__Brief A__
Recast the record lines from the line with "Le discours des non-dits" to the line with "шие книги на" as a JSON list of strings, one string per line, leaving out blank lines.

__Reading passage__

This section parallels section 225.83, with appropriate modifications. It sets forth the procedures to be followed in the event that a foreign bank that is treated as a financial holding company ceases to meet the applicable capital and management requirements. It provides for the execution of an agreement designed to bring the foreign bank back into compliance with the requirements of the regulation and permits the Board to impose certain limitations on the U.S. activities of such a foreign bank during any period of noncompliance. Finally, the section sets forth the consequences of a failure to correct the noncompliance within a period of 180 days. Such consequences could include termination of the foreign bank's U.S. branches and agencies and divestiture of its commercial lending company subsidiaries or ceasing to engage in the expanded activities permitted for financial holding companies. Start Printed Page 3790

Section 225.94 What are the Consequences of an Insured Branch Failing to Maintain a Satisfactory or Better Rating Under the Community Reinvestment Act?

This section provides that the provisions of section 225.84, with appropriate modifications, apply to a foreign bank that operates an insured branch, and its parent, and that is treated as a financial holding. For these purposes, the insured branch is treated as an “insured depository institution.”

Subpart A General Provisions; Section 225.2—Definitions

The Board also is amending the definitions of “well capitalized” and “well managed” at sections 225.2(r)(2) and 225.2(s) to take account of the broader applicability of these definitions under the Gramm-Leach-Bliley Act. The definition of well capitalized has been amended to apply to all depository institutions, rather than insured depository institutions. The rule applies the same capital requirements to depository institutions that are not FDIC-insured for purposes of determining whether the institution is well capitalized as apply to insured depository institutions.

The definition of well managed has, in the case of depository institutions that have not received an examination rating, been amended in subparagraph (1)(ii) to allow the Board to determine that an institution is well managed after consulting with the appropriate Federal banking agency for the institution. In addition, the rule provides that a depository institution resulting from the merger of two or more institutions that are well managed would be considered to be well managed unless the Board determined otherwise after consulting with the appropriate Federal banking agency.

Regulatory Flexibility Act Analysis

In accordance with section 3(a) of the Regulatory Flexibility Act (5 U.S.C. 603(a)), the Board must publish an initial regulatory flexibility analysis with this interim regulation. This rule implements provisions of Title I of the Gramm-Leach-Bliley Act that allow entities that qualify as financial holding companies to engage in a broad range of securities, insurance, and other financial activities by providing the Board with a simple, post-commencement notice. The interim rule will enable bank holding companies and foreign banks that qualify as financial holding companies to engage in an expanded range of activities using a streamlined notification procedure.

The financial holding company election procedure described in this rule is voluntary, and the criteria set forth in the rule for an effective election filing are those required by the Gramm-Leach-Bliley Act. The Board has established a simple, one-time procedure involving minimum paperwork to fulfill the statutory election requirement. In addition, the new powers described in the Act and implemented by this regulation should enhance the overall efficiency of bank holding companies and the other financial companies that seek to affiliate with them. The rule applies to all companies that attempt to qualify as financial holding companies, regardless of their size, and allows small organizations to take advantage of the broad new powers conferred by the Gramm-Leach-Bliley Act with minimal additional burden. Finally, the Board specifically seeks comment on the likely burden this interim rule will impose on entities that elect to become financial holding companies.

__Brief B__
Print the regulation passage from "In accordance with" to "streamlined notification procedure." with no changes.

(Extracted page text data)
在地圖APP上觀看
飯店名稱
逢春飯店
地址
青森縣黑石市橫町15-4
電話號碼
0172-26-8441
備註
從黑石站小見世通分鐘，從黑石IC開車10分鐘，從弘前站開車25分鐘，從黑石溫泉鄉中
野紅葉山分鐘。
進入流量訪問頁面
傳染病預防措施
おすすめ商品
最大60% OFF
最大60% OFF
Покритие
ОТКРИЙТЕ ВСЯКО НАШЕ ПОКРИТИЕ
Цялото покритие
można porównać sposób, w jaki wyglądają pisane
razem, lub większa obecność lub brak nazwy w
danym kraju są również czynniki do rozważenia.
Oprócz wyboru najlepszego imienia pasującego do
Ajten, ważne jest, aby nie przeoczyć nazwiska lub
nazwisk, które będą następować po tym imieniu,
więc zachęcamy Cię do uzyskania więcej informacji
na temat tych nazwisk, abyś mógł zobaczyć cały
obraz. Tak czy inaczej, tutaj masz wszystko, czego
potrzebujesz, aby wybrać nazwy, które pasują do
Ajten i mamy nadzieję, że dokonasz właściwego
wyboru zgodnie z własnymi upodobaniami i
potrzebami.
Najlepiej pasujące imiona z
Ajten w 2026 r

...

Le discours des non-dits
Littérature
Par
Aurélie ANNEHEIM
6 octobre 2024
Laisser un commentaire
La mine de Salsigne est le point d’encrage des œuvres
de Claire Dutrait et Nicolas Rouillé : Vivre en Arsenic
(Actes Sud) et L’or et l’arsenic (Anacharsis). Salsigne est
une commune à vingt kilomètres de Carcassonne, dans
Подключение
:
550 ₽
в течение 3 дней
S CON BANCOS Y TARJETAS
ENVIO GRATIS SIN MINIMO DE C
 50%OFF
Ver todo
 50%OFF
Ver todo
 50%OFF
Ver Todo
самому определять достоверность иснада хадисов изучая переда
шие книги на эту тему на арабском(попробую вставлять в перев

__Worked solution A__
[
  "Le discours des non-dits",
  "Littérature",
  "Par",
  "Aurélie ANNEHEIM",
  "6 octobre 2024",
  "Laisser un commentaire",
  "La mine de Salsigne est le point d’encrage des œuvres",
  "de Claire Dutrait et Nicolas Rouillé : Vivre en Arsenic",
  "(Actes Sud) et L’or et l’arsenic (Anacharsis). Salsigne est",
  "une commune à vingt kilomètres de Carcassonne, dans",
  "Подключение",
  ":",
  "550 ₽",
  "в течение 3 дней",
  "S CON BANCOS Y TARJETAS",
  "ENVIO GRATIS SIN MINIMO DE C",
  " 50%OFF",
  "Ver todo",
  " 50%OFF",
  "Ver todo",
  " 50%OFF",
  "Ver Todo",
  "самому определять достоверность иснада хадисов изучая переда",
  "шие книги на эту тему на арабском(попробую вставлять в перев"
]

__Worked solution B__
In accordance with section 3(a) of the Regulatory Flexibility Act (5 U.S.C. 603(a)), the Board must publish an initial regulatory flexibility analysis with this interim regulation. This rule implements provisions of Title I of the Gramm-Leach-Bliley Act that allow entities that qualify as financial holding companies to engage in a broad range of securities, insurance, and other financial activities by providing the Board with a simple, post-commencement notice. The interim rule will enable bank holding companies and foreign banks that qualify as financial holding companies to engage in an expanded range of activities using a streamlined notification procedure.